China’s central bank digital currency (CBDC) will give away Twenty million yuan ($3 million) to 100,000 Chinese residents in the nation’s most comprehensive digital yuan test to date. The digital currency will be admitted at 100,000 stores, including JD.com, one of China’s largest online retailers.
$3 Million in Digital Yuan Giveaway
As per announcement posted Friday by the Chinese city of Suzhou, found west of Shanghai, it is heard to be gearing up to give away 20 million yuan in the nation’s central bank digital currency (CBDC) to 100,000 residents the Suzhou municipal government.
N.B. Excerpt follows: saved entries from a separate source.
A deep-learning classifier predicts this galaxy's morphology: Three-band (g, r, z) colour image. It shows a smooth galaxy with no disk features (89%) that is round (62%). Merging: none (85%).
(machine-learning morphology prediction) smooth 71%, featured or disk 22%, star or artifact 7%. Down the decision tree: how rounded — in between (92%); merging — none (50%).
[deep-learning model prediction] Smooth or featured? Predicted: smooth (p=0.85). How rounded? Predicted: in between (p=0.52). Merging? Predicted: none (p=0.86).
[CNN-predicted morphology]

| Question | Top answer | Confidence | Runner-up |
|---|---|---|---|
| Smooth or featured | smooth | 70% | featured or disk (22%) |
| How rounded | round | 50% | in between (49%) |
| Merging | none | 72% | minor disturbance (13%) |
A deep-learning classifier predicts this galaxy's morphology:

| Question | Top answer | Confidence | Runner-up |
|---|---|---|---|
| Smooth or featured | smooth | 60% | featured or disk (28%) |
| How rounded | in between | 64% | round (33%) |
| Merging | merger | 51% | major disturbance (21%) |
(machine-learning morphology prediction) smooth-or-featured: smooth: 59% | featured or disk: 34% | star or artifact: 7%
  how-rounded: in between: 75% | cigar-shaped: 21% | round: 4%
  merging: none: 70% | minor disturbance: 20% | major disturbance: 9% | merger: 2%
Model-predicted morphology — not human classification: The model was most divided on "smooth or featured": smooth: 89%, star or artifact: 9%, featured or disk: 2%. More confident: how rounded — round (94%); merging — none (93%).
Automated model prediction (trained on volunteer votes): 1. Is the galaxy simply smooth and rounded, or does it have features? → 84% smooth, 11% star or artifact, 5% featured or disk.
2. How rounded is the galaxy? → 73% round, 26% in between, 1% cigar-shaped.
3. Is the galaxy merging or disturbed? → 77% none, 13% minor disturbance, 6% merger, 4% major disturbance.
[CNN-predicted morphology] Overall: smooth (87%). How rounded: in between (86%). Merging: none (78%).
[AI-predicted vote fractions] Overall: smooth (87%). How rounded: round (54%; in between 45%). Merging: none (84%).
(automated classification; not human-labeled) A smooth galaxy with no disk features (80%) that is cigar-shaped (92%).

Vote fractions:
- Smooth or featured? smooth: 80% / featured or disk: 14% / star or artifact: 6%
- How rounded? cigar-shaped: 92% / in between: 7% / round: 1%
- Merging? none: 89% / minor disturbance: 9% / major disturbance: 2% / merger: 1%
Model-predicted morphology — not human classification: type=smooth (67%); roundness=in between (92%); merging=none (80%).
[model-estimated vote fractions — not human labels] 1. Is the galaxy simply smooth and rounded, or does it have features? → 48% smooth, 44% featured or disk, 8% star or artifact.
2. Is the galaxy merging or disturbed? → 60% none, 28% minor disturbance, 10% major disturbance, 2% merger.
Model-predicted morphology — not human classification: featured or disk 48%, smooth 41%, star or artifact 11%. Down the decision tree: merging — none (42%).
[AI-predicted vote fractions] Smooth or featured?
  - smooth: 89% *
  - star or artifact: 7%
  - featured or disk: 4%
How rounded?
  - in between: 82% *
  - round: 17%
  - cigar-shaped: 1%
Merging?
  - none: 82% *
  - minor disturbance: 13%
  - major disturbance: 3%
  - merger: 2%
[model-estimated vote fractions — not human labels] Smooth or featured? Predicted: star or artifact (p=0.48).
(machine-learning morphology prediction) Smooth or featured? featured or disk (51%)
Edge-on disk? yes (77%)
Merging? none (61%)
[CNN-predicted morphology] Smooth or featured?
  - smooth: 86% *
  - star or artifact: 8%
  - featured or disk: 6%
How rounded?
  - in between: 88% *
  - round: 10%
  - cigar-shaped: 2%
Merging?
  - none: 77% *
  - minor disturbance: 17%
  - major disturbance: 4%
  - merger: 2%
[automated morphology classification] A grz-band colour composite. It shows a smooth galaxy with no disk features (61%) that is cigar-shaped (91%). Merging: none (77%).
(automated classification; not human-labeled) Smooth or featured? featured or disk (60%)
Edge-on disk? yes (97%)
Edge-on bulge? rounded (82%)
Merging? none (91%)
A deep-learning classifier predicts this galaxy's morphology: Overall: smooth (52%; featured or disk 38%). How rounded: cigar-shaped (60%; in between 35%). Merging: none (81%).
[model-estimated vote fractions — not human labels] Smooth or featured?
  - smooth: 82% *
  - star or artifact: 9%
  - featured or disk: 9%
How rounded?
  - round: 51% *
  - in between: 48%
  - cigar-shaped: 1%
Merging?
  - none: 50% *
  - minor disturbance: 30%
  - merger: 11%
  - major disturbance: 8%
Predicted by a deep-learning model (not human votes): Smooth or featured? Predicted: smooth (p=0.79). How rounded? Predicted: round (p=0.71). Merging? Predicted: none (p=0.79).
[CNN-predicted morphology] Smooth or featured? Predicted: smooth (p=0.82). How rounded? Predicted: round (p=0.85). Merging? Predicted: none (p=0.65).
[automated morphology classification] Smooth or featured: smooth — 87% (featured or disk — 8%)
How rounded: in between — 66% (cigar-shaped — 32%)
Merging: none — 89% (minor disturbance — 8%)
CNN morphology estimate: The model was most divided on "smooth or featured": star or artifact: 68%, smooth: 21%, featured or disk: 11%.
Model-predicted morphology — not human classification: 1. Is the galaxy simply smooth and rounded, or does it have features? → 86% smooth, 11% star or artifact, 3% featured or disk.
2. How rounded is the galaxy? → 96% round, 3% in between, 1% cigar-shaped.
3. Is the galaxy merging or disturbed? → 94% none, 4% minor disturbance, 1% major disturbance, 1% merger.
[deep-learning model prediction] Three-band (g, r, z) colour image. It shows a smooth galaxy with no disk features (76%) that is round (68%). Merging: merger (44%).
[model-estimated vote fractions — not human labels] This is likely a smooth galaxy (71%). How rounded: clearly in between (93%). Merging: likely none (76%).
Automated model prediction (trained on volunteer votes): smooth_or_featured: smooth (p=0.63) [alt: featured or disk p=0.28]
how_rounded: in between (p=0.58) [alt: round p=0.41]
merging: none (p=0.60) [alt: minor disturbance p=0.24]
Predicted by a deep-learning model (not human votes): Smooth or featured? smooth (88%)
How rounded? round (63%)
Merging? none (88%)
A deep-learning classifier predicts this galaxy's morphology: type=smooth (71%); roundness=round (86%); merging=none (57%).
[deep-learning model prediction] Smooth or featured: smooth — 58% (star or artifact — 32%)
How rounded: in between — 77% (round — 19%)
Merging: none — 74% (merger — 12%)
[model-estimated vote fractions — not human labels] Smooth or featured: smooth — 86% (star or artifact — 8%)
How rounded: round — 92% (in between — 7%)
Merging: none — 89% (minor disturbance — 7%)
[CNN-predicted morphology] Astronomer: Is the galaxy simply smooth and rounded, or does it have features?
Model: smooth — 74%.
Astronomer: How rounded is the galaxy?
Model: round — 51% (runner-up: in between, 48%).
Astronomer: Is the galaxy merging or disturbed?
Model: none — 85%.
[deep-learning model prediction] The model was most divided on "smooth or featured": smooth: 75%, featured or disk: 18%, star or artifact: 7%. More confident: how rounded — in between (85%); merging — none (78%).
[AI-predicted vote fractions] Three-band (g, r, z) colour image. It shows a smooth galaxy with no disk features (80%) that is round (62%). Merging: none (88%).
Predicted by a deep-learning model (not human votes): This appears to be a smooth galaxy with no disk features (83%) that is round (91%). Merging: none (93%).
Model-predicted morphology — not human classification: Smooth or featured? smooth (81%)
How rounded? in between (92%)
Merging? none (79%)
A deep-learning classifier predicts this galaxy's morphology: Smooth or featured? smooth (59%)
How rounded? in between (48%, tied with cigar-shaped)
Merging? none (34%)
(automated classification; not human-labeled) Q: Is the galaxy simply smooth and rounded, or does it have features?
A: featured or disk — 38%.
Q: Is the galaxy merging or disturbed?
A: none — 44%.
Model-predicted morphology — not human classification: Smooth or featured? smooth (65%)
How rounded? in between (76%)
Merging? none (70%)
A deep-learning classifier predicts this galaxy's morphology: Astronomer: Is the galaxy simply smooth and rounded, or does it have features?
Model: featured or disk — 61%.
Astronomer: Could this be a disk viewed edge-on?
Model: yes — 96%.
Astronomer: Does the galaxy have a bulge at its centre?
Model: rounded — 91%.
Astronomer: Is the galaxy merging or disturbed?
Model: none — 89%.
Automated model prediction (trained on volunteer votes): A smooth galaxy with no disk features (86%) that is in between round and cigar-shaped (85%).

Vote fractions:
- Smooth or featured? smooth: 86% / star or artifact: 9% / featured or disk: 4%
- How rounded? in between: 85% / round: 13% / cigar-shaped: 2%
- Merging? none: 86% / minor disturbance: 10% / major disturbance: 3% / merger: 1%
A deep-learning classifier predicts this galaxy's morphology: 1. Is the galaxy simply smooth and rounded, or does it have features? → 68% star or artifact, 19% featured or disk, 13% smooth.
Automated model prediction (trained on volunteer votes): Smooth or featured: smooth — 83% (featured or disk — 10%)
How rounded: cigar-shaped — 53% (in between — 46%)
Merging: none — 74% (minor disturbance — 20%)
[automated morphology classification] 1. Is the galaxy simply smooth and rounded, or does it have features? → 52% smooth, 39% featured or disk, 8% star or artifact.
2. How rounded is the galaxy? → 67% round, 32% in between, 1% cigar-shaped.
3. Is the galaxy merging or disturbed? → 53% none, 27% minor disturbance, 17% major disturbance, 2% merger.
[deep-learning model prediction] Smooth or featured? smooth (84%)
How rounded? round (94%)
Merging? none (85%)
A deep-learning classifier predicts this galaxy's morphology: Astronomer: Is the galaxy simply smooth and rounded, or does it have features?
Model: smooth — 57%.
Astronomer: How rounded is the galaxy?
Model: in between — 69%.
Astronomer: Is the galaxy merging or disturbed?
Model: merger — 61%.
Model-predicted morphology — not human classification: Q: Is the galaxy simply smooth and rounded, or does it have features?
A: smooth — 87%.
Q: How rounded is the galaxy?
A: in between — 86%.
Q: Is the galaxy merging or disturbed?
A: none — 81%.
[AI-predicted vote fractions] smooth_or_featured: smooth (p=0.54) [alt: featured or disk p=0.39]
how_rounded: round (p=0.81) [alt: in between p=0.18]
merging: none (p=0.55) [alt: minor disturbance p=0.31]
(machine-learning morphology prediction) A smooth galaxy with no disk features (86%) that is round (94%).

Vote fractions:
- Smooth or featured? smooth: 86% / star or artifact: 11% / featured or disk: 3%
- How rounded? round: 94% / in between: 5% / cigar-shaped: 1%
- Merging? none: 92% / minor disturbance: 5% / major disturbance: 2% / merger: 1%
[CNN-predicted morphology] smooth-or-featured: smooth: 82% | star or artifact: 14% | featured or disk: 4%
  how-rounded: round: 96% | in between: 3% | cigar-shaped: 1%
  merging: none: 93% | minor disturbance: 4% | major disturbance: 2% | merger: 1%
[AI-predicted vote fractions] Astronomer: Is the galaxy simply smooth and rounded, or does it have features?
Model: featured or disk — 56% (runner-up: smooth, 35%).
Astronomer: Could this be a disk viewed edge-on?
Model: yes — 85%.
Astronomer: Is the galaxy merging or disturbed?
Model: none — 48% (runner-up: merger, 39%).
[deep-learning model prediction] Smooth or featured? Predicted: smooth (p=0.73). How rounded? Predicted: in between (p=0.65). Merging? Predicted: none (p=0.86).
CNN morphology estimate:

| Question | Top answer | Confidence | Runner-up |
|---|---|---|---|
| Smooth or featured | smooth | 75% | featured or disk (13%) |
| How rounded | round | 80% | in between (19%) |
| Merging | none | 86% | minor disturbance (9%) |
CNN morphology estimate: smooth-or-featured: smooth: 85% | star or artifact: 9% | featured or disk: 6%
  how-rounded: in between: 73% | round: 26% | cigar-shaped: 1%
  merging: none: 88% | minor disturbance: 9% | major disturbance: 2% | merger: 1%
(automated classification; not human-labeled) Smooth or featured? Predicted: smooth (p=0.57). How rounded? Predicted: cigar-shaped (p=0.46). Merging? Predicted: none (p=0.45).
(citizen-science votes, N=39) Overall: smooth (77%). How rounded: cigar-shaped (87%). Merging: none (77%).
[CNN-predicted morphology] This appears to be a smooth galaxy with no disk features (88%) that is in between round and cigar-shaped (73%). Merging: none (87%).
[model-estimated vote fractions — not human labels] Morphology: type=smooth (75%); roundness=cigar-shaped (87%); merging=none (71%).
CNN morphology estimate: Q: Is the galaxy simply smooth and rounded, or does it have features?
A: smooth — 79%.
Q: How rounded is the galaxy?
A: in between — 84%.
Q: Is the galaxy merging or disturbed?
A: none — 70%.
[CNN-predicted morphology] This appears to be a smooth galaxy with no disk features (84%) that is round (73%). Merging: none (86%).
The digital yuan is officially known as the Digital Currency Electronic Payment (DCEP). The South China Morning Post detailed.
A sum of 100,000 digital red packets, each holding 200 yuan, will be allocated to residents this coming December 11, the eve of the so-called Double Twelve (12/12) shopping festival. They will be valid until December 27.
The news media added that,
“Any Chinese citizen living in the eastern city can register for the lottery through Suzhoudao, the city’s official public services app.”
The lotto winners will get the red packets through the official Digital Renminbi App.
A few hundred digital yuan giveaway winners will also become the first to use what the central bank, the People’s Bank of China (PBOC), calls “dual offline wallets.”
This enables them to use the digital yuan to pay for goods in stores without having to be connected to the internet, “effectively replacing notes and coins with the digital yuan,” the news outlet communicated.
About 10,000 stores will take part in Suzhou’s digital yuan trial. This includes JD.com, which claims to be China’s largest online retailer. On Saturday, the company announced it had become China’s first online platform to accept the PBOC-backed digital currency, Reuters reported.
JD.com’s fintech arm JD Digits will allow the digital yuan to pay some products on its online mall, a post on its official Wechat account articles.
Suzhou’s digital yuan airdrop is similar to the giveaway in Shenzhen where the first large-scale public trial of the PBOC-backed digital currency took place in October. Ten million yuan were airdropped to 50,000 Shenzhen residents, and 3,389 stores participated.